Screenwriter Steve Wilson Briggs alleges that the “Elysium” filmmakers cribbed from his “Butterfly Driver” script
Screenwriter Steve Wilson Briggs has sued Sony Pictures, TriStar pictures, Media Rights Capital, QED International and director Neill Blomkamp over similarities between their recent sci-fi movie “Elysium” and his screenplay “Butterfly Driver,” according to the lawsuit obtained by TheWrap.
Briggs filed the lawsuit for copyright infringement on Tuesday in U.S. District Court in the Northern District of California.
A spokesperson for TriStar declined to comment on the lawsuit.
Briggs alleges that “Elysium” infringes on the heart of his “Butterfly Driver” story as well as its plot, characters, unusual settings, themes, conflict, catalyst, crisis, climax-twist, the hero's unique “character-affiliation,” the hero's “keepsake necklace” and more.
The writer claims that “Elysium” is substantially similar to his work, that the defendants had access to his work and that the parties tried to disguise their infringement.

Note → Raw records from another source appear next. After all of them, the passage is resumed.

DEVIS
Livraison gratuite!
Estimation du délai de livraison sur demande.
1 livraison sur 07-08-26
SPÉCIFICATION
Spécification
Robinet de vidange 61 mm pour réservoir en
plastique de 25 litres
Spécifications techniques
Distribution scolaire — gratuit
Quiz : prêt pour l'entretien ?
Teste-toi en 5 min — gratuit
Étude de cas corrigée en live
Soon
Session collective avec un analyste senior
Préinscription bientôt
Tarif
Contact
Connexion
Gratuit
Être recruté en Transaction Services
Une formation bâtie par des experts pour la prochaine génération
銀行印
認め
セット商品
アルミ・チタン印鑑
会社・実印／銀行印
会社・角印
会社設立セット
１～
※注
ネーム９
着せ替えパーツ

Briggs finished the first draft of the script in May 2005 and registered a revised version with the WGA-West in Dec. 2005. In February 2007, he posted the entire script on Kevin Spacey and Dana Brunetti's screenwriting website TriggerStreet.com, which is how Briggs claims Blomkamp had access to the script and the ideas within. He registered his script with the U.S. Copyright Office in June 2013 in order to file an infringement complaint.

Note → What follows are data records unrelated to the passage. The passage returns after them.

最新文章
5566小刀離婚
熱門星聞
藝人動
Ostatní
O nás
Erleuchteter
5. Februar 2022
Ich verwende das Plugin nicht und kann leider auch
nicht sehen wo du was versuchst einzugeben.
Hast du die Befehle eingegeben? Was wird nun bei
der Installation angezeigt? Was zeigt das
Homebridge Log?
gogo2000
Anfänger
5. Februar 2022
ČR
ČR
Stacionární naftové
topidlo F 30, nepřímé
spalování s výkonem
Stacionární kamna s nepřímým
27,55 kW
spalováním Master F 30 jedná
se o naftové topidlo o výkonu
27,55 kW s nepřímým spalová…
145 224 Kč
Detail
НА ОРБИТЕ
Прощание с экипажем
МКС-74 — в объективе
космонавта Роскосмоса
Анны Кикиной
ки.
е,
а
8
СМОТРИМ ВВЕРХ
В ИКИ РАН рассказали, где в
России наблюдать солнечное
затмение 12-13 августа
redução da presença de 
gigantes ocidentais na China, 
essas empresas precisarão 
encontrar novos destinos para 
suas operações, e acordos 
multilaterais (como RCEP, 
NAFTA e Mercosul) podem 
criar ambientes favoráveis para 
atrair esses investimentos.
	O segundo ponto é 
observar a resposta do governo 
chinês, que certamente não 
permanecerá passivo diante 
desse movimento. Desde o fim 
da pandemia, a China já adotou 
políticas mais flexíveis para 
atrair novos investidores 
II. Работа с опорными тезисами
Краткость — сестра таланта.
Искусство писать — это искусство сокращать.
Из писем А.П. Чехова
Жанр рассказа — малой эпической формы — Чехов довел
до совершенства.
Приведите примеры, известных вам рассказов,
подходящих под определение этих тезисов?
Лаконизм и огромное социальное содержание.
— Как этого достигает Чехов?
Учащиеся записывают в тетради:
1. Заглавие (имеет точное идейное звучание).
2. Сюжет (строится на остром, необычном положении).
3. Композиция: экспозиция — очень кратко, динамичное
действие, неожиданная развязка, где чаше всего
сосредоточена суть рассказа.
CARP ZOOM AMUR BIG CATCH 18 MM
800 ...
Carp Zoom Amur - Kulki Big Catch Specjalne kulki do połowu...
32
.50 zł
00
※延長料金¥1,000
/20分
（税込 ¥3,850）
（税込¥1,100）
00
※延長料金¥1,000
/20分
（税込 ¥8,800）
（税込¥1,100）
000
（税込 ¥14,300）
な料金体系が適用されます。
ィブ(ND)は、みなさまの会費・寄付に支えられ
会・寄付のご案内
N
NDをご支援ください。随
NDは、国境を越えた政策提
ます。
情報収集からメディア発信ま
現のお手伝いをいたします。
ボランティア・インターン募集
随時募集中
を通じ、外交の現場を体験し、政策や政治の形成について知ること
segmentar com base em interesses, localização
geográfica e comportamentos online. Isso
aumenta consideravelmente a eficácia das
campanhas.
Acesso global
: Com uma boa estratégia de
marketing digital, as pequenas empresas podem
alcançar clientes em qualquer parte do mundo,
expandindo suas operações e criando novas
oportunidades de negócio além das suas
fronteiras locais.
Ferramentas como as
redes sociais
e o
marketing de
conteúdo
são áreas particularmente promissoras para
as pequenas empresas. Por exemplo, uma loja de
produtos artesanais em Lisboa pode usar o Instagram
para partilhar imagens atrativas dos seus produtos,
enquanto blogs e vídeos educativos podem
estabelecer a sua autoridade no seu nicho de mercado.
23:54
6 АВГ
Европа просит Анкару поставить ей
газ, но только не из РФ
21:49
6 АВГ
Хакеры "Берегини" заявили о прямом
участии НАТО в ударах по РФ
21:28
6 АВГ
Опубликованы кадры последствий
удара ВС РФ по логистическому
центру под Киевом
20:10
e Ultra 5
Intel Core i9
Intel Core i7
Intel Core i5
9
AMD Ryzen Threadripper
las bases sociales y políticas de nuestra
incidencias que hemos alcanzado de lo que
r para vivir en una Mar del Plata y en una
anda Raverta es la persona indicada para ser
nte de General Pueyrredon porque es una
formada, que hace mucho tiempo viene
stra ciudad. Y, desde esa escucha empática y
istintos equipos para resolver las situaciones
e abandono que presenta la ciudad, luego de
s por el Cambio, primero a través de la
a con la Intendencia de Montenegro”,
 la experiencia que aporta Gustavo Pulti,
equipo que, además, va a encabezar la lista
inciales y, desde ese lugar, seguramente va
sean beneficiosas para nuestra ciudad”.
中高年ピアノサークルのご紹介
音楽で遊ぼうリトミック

There are indeed a number of similarities between the two scripts, as alleged in the lawsuit, though these types of claims are commonplace in Hollywood, particularly with regard to blockbuster studio movies. Since opening in August, “Elysium” has grossed $272 million worldwide to date.
Briggs, whose lone credit on IMDb is as the writer, director and producer of the feature film “The Amazing Mr. Excellent,” is currently a teacher's aide at Sequoia High School in Redwood City, California.
Pamela Chelin contributed to this report.